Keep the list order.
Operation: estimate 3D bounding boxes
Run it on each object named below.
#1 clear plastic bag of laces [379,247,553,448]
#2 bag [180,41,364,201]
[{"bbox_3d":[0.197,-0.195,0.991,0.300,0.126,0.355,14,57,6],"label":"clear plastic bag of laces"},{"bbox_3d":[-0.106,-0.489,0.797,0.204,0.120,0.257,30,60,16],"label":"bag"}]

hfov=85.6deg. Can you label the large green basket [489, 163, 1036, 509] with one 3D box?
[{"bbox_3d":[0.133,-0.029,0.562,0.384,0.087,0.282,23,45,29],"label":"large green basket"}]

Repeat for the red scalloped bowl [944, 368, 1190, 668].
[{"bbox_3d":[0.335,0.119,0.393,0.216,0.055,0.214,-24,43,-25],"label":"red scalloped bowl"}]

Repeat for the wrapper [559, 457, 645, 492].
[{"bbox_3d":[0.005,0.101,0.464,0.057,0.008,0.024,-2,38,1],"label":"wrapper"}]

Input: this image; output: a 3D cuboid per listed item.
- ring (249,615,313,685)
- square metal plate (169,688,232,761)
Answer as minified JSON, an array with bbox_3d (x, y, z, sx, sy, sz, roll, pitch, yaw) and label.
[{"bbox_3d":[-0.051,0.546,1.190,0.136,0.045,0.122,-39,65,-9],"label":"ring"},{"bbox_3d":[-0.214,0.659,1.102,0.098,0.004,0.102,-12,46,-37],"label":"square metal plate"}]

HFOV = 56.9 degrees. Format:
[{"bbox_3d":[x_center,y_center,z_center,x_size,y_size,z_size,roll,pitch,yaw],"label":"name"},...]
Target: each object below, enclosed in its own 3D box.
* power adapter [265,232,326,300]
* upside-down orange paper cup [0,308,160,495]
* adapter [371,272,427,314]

Task – Of the entries above, tally the lines with "object" in them. Only the total should be given.

The completed task – 2